Reporter: Ridwan Nanda Mulyana | Editor: Anna Suci Perwitasari
KONTAN.CO.ID - JAKARTA. Industri makanan dan minuman (mamin) masih berpeluang menarik investasi dan memperluas jangkauan ekspor. Tapi, industri mamin belum lepas dari tantangan pelemahan daya beli hingga ketersediaan bahan baku pada sejumlah segmen produk.
Wakil Menteri Perindustrian (Wamenperin) Faisol Riza mengatakan industri mamin menjadi salah satu tulang punggung sektor manufaktur. Industri mamin telah menarik investasi senilai Rp 22,64 triliun pada kuartal I-2025, yang terdiri dari Penanaman Modal Asing (PMA) senilai Rp 9,03 triliun dan Penanaman Modal Dalam Negeri (PMDN) sebesar Rp 13,60 triliun.
Salah satu realisasi investasi di industri mamin adalah pabrik PT PepsiCo Indonesia yang diresmikan pada 18 Juni 2025. PepsiCo menggelontorkan investasi senilai US$ 200 juta atau sekitar Rp 3,3 triliun untuk membangun pabrik dengan kapasitas terpasang 24.000 ton per tahun untuk tiga lini produksi makanan ringan.

#### URAIAN TUGAS
Menurut kutipan teks tentang industri makanan dan minuman, berapa kapasitas terpasang pabrik PT PepsiCo Indonesia yang diresmikan pada 18 Juni 2025?

#### ENTRI HASIL EKSTRAKSI
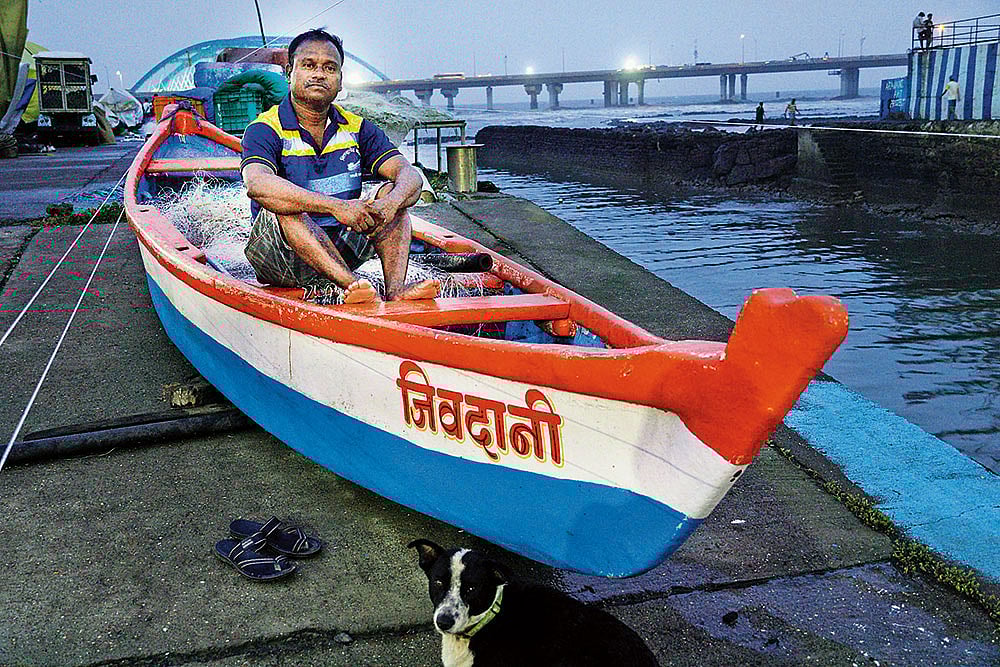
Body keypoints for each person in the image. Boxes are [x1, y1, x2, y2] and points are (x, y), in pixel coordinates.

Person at [240, 28, 439, 304]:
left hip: (341, 249)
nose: (319, 74)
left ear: (340, 80)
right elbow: (258, 184)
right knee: (282, 204)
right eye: (308, 65)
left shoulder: (357, 128)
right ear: (289, 73)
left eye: (329, 68)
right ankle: (354, 287)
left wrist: (390, 204)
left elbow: (410, 177)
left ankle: (395, 291)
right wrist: (337, 207)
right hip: (282, 258)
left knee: (394, 192)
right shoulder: (265, 128)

#### JAWABAN TUGAS
Kapasitas terpasang pabrik tersebut adalah 24.000 ton per tahun untuk tiga lini produksi makanan ringan.